The crux is that “offence” and “crime” are interchangeable but neither applies to “not reporting metal detecting finds” whereas EH says the latter is indistinguishable from the former two. The obvious implication is that if it is indistinguishable from them the Government ought to make it legally identical to them.
19/09/2013 at 17:50
Wilt
I would love to see you try and argue that one in a court of law.
I just Googled ‘Heritage Asset’ and up pops EH’s definition;
http://www.english-heritage.org.uk/professional/advice/hpg/hpr-definitions/h/536274/
Sadly, one can harm a Heritage asset but unless someone actually perpetrates a crime, there is no offense. A good example is building close to a stone alignment. The alignment meets the criteria of a Heritage asset and the proximity of the building ‘harms’ that asset by changing its environmental setting but if planning laws are met there is no offense.

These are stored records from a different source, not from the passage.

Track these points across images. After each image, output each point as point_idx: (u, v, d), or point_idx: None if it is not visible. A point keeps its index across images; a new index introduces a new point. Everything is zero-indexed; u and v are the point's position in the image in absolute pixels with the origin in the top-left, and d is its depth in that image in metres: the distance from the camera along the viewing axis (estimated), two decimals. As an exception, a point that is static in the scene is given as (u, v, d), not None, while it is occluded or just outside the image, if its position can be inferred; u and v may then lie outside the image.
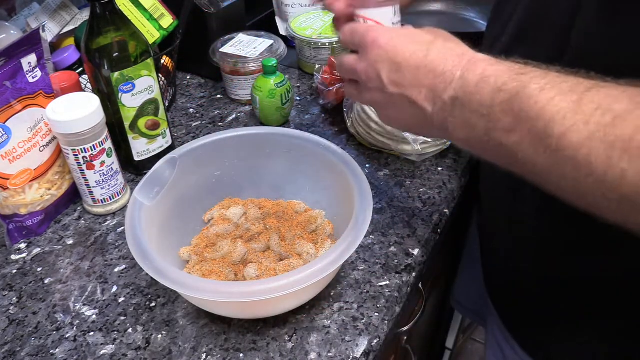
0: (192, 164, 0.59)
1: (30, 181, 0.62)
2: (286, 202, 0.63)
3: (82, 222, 0.66)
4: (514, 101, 0.35)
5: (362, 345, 0.51)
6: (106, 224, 0.65)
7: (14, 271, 0.60)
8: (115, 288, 0.57)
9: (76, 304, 0.56)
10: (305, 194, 0.63)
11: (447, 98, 0.40)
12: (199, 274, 0.54)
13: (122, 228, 0.64)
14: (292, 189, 0.64)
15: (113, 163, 0.64)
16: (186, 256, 0.58)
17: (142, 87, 0.65)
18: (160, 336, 0.52)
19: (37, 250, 0.62)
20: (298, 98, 0.88)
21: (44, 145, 0.62)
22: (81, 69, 0.79)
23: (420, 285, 0.69)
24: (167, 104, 0.83)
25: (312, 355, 0.50)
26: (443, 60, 0.40)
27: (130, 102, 0.65)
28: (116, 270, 0.59)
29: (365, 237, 0.61)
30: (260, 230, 0.60)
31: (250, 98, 0.83)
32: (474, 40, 0.46)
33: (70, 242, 0.63)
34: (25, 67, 0.59)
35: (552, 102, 0.33)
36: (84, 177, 0.63)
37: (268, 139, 0.62)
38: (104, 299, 0.56)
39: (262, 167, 0.63)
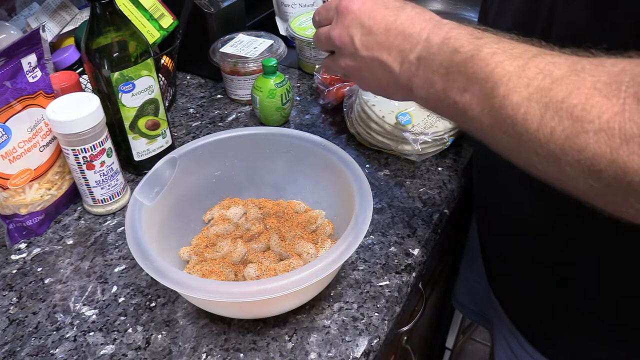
0: (192, 164, 0.59)
1: (30, 181, 0.62)
2: (286, 202, 0.63)
3: (82, 222, 0.66)
4: (468, 63, 0.38)
5: (362, 345, 0.51)
6: (106, 224, 0.65)
7: (14, 271, 0.60)
8: (115, 288, 0.57)
9: (76, 304, 0.56)
10: (305, 194, 0.63)
11: (413, 58, 0.43)
12: (199, 274, 0.54)
13: (122, 228, 0.64)
14: (292, 189, 0.64)
15: (113, 163, 0.64)
16: (186, 256, 0.58)
17: (142, 87, 0.65)
18: (160, 336, 0.52)
19: (37, 250, 0.62)
20: (298, 98, 0.88)
21: (44, 145, 0.62)
22: (81, 69, 0.79)
23: (420, 285, 0.69)
24: (167, 104, 0.83)
25: (312, 355, 0.50)
26: (411, 24, 0.43)
27: (130, 102, 0.65)
28: (116, 270, 0.59)
29: (365, 237, 0.61)
30: (260, 230, 0.60)
31: (250, 98, 0.83)
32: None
33: (70, 242, 0.63)
34: (25, 67, 0.59)
35: (501, 65, 0.36)
36: (84, 177, 0.63)
37: (268, 139, 0.62)
38: (104, 299, 0.56)
39: (262, 167, 0.63)
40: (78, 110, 0.59)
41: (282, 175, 0.64)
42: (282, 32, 1.04)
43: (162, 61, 0.83)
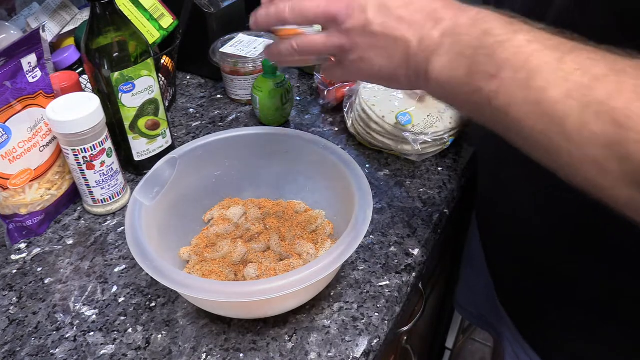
0: (192, 164, 0.59)
1: (30, 181, 0.62)
2: (286, 202, 0.63)
3: (82, 222, 0.66)
4: (500, 47, 0.35)
5: (362, 345, 0.51)
6: (106, 224, 0.65)
7: (14, 271, 0.60)
8: (115, 288, 0.57)
9: (76, 304, 0.56)
10: (305, 194, 0.63)
11: (437, 35, 0.38)
12: (199, 274, 0.54)
13: (122, 228, 0.64)
14: (292, 189, 0.64)
15: (113, 163, 0.64)
16: (186, 256, 0.58)
17: (142, 87, 0.65)
18: (160, 336, 0.52)
19: (37, 250, 0.62)
20: (298, 98, 0.88)
21: (44, 145, 0.62)
22: (81, 69, 0.79)
23: (420, 285, 0.69)
24: (167, 104, 0.83)
25: (312, 355, 0.50)
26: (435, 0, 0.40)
27: (130, 102, 0.65)
28: (116, 270, 0.59)
29: (365, 237, 0.61)
30: (260, 230, 0.60)
31: (250, 98, 0.83)
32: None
33: (70, 242, 0.63)
34: (25, 67, 0.59)
35: (537, 55, 0.33)
36: (84, 177, 0.63)
37: (268, 139, 0.62)
38: (104, 299, 0.56)
39: (262, 167, 0.63)
40: (78, 110, 0.59)
41: (282, 175, 0.64)
42: (282, 32, 1.03)
43: (162, 61, 0.83)
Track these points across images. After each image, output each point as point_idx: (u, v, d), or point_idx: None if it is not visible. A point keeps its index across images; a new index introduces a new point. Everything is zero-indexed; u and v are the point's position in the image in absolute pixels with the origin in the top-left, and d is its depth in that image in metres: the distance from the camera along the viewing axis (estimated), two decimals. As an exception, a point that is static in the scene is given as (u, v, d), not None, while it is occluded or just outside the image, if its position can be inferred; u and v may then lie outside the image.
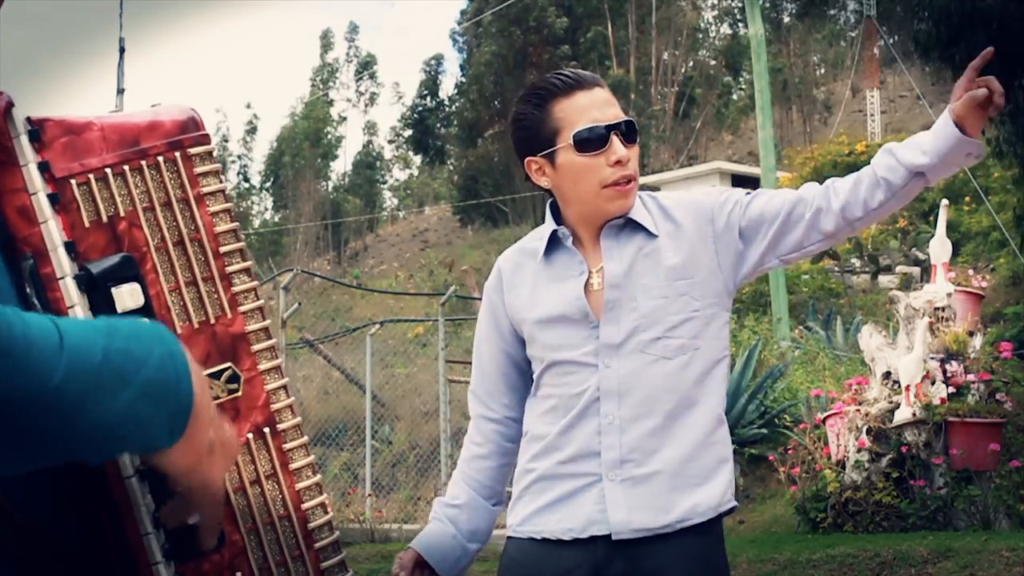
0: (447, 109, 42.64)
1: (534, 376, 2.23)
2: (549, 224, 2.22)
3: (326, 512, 1.15)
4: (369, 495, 10.26)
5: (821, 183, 2.20)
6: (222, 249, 1.13)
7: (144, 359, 0.89)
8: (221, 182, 1.15)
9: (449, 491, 2.29)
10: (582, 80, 2.15)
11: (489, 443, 2.28)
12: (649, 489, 2.07)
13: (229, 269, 1.13)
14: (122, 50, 17.02)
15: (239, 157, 49.08)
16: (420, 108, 43.68)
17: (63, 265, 1.01)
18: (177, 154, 1.11)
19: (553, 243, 2.20)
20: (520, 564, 2.15)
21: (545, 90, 2.15)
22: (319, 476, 1.17)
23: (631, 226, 2.17)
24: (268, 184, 48.46)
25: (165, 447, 0.92)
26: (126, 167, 1.08)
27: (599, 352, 2.11)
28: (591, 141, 2.09)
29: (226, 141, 48.76)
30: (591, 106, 2.11)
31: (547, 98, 2.14)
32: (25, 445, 0.82)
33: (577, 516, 2.09)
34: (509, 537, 2.21)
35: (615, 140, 2.09)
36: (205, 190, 1.13)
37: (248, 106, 76.66)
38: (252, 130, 49.81)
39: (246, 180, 48.93)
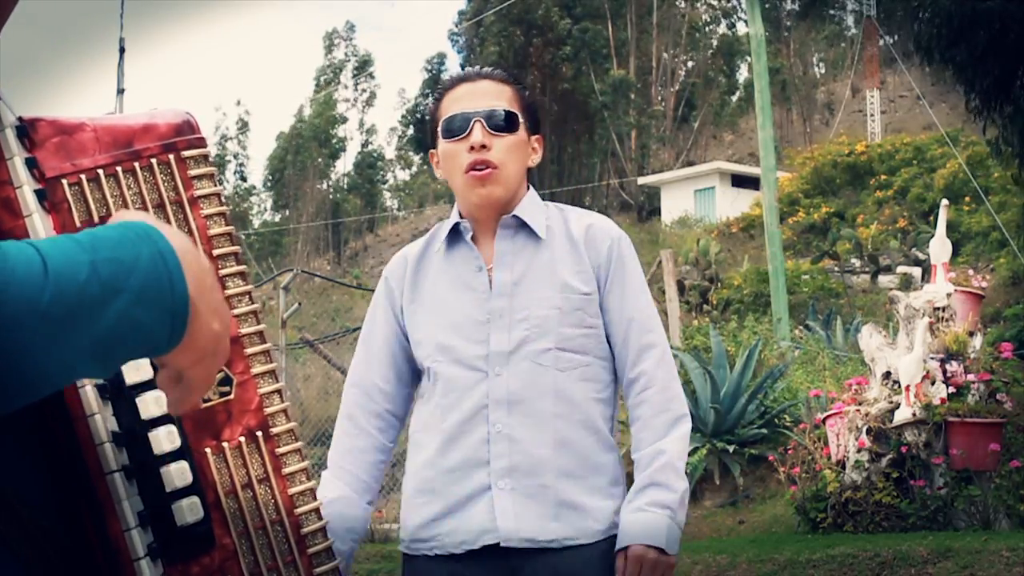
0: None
1: (421, 378, 2.19)
2: (453, 216, 2.22)
3: (319, 518, 1.14)
4: (369, 495, 10.24)
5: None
6: (216, 252, 1.12)
7: (133, 265, 0.87)
8: (216, 185, 1.14)
9: (319, 492, 2.20)
10: (469, 74, 2.20)
11: (368, 436, 2.19)
12: (537, 499, 2.04)
13: (223, 272, 1.12)
14: (122, 50, 17.02)
15: (235, 156, 49.07)
16: (421, 107, 43.68)
17: None
18: (171, 156, 1.11)
19: (454, 236, 2.20)
20: None
21: (441, 86, 2.22)
22: (313, 482, 1.15)
23: (527, 229, 2.16)
24: (269, 184, 48.47)
25: (168, 348, 0.91)
26: (119, 168, 1.08)
27: (489, 359, 2.09)
28: (453, 128, 2.13)
29: (225, 140, 48.75)
30: (466, 96, 2.15)
31: (441, 93, 2.20)
32: (24, 375, 0.82)
33: (469, 528, 2.06)
34: (405, 554, 2.17)
35: (476, 127, 2.11)
36: (199, 193, 1.12)
37: (238, 103, 76.61)
38: (243, 127, 49.73)
39: (243, 179, 48.92)
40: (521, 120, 2.16)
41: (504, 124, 2.13)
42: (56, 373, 0.84)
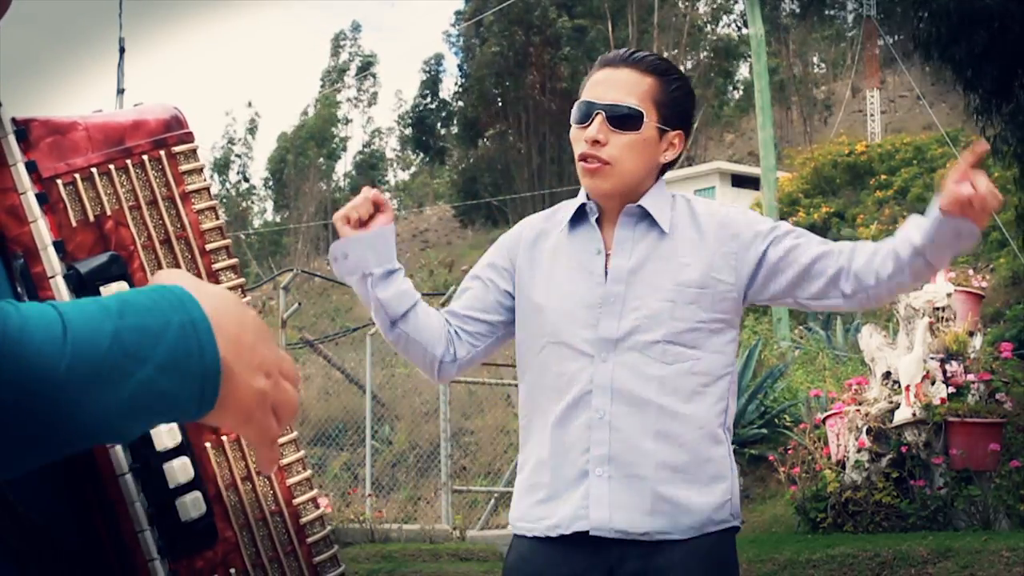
0: (449, 108, 42.66)
1: (525, 355, 2.18)
2: (581, 195, 2.21)
3: (317, 507, 1.15)
4: (369, 495, 10.25)
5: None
6: (208, 246, 1.13)
7: (161, 333, 0.85)
8: (205, 180, 1.15)
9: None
10: (614, 58, 2.18)
11: (440, 322, 2.20)
12: (634, 490, 2.04)
13: (215, 266, 1.13)
14: (122, 50, 17.02)
15: (239, 156, 49.09)
16: (420, 108, 43.70)
17: (53, 264, 1.01)
18: (162, 152, 1.12)
19: (580, 215, 2.19)
20: (529, 563, 2.12)
21: (596, 63, 2.22)
22: (309, 471, 1.16)
23: (650, 220, 2.16)
24: (270, 184, 48.49)
25: (197, 416, 0.89)
26: (111, 166, 1.09)
27: (596, 343, 2.09)
28: (578, 114, 2.14)
29: (232, 144, 48.74)
30: (601, 83, 2.15)
31: (590, 72, 2.20)
32: (35, 443, 0.81)
33: (563, 513, 2.06)
34: (515, 535, 2.19)
35: (596, 119, 2.10)
36: (190, 188, 1.13)
37: (249, 104, 76.75)
38: (252, 129, 49.77)
39: (246, 180, 48.95)
40: (648, 119, 2.11)
41: (624, 121, 2.10)
42: (74, 440, 0.83)
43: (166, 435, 1.04)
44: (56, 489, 0.99)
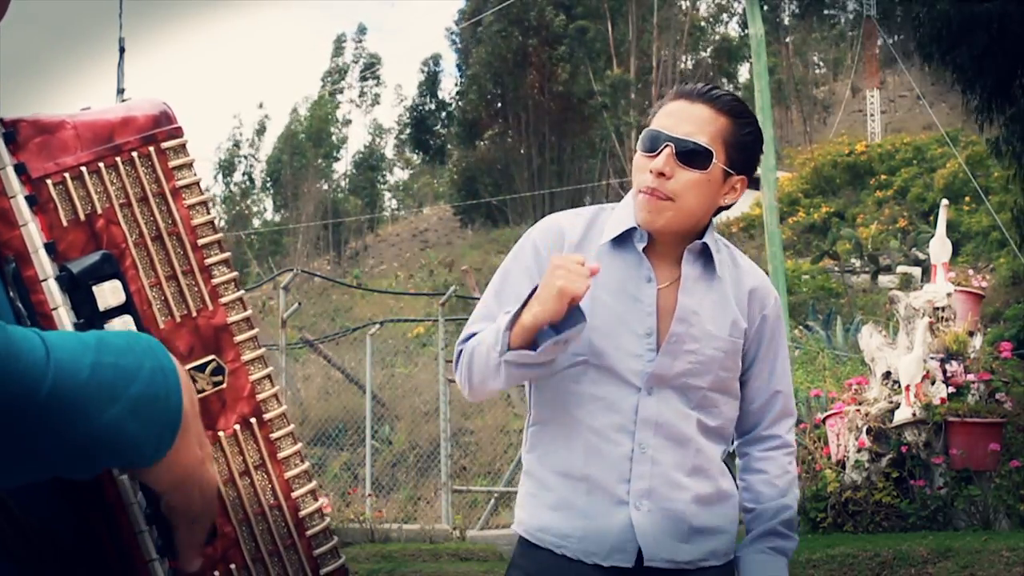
0: (448, 108, 42.67)
1: (555, 362, 2.04)
2: (628, 216, 2.12)
3: (315, 499, 1.15)
4: (369, 495, 10.26)
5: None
6: (200, 242, 1.13)
7: (134, 374, 0.88)
8: (195, 175, 1.14)
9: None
10: (690, 92, 2.11)
11: None
12: (672, 523, 2.08)
13: (208, 261, 1.13)
14: (122, 50, 17.00)
15: (245, 157, 49.08)
16: (420, 108, 43.71)
17: (45, 267, 1.01)
18: (151, 148, 1.11)
19: (623, 237, 2.12)
20: (540, 573, 2.11)
21: (670, 92, 2.16)
22: (307, 464, 1.16)
23: (707, 260, 2.12)
24: (269, 184, 48.47)
25: (152, 461, 0.91)
26: (101, 164, 1.08)
27: (645, 377, 2.07)
28: (646, 143, 2.08)
29: (237, 146, 48.70)
30: (674, 113, 2.08)
31: (664, 100, 2.14)
32: (8, 461, 0.81)
33: (603, 542, 2.06)
34: (523, 538, 2.16)
35: (665, 151, 2.04)
36: (180, 183, 1.13)
37: (260, 106, 76.60)
38: (261, 131, 49.75)
39: (250, 180, 48.95)
40: (716, 159, 2.05)
41: (693, 157, 2.05)
42: (37, 468, 0.84)
43: None
44: (54, 490, 0.99)
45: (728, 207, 2.16)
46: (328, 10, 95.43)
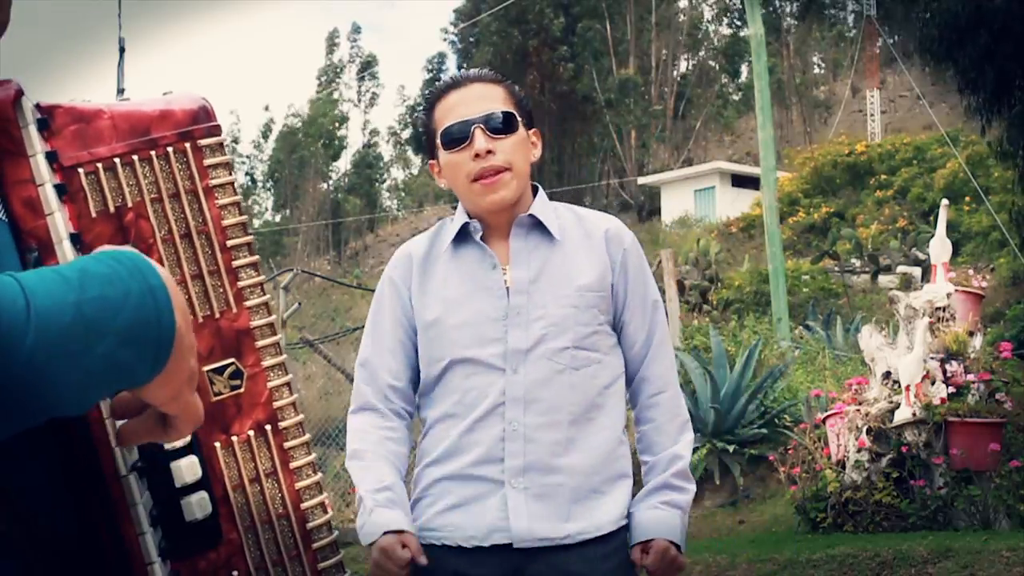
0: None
1: (427, 373, 2.19)
2: (461, 216, 2.20)
3: (325, 512, 1.13)
4: (369, 495, 10.24)
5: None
6: (229, 243, 1.10)
7: (121, 304, 0.85)
8: (230, 174, 1.12)
9: (375, 474, 2.17)
10: (459, 79, 2.19)
11: (399, 429, 2.23)
12: (551, 499, 2.07)
13: (235, 263, 1.11)
14: (122, 50, 17.00)
15: (248, 158, 49.05)
16: (420, 107, 43.64)
17: (67, 258, 0.99)
18: (187, 145, 1.09)
19: (462, 236, 2.19)
20: (431, 571, 2.11)
21: (431, 95, 2.22)
22: (319, 475, 1.15)
23: (540, 228, 2.17)
24: (269, 184, 48.46)
25: (147, 380, 0.90)
26: (135, 157, 1.06)
27: (507, 356, 2.10)
28: (453, 137, 2.13)
29: (236, 143, 48.68)
30: (460, 103, 2.14)
31: (432, 102, 2.20)
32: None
33: (479, 524, 2.08)
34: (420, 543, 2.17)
35: (477, 133, 2.10)
36: (214, 182, 1.10)
37: (266, 108, 76.62)
38: (267, 132, 49.73)
39: (253, 181, 48.93)
40: (518, 118, 2.16)
41: (504, 125, 2.13)
42: (35, 413, 0.83)
43: None
44: (58, 489, 0.99)
45: (535, 162, 2.24)
46: (329, 11, 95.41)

Until the government brings in tighter and better defined legislation and regulation then nothing will change.
19/09/2013 at 18:07
heritageaction
“I just Googled ‘Heritage Asset’ and up pops EH’s definition;
http://www.english-heritage.org.uk/professional/advice/hpg/hpr-definitions/h/536274/
Sadly, one can harm a Heritage asset but unless someone actually perpetrates a crime, there is no offense. A good example is building close to a stone alignment. The alignment meets the criteria of a Heritage asset and the proximity of the building ‘harms’ that asset by changing its environmental setting but if planning laws are met there is no offense.
Until the government brings in tighter and better defined legislation and regulation then nothing will change.
Agree with every word, in fact that’s the whole point of the article.
As for whether the government will ever bring in tighter legislation, who knows? They didn’t 15 years ago as detectorists claimed (falsely) that nighthawking would rocket and all subsequent attempts to improve things have been met with threats of “recording strikes”. (17 so far).
26/09/2013 at 15:49
Wilt
I can’t seem to see HA on the member list of ARCH?
http://www.theheritagealliance.org.uk/our-members/
Are you actually members as the records seems to say otherwise??
26/09/2013 at 16:14
heritageaction
Yes we’ve been in it for some time http://www.english-heritage.org.uk/content/imported-docs/a-e/archmembers-sep13.pdf
(Your link was to the Heritage Alliance).
26/09/2013 at 16:47
Wilt
Ah, thanks for clearing that up. It’s confusing having two similarly named organisations.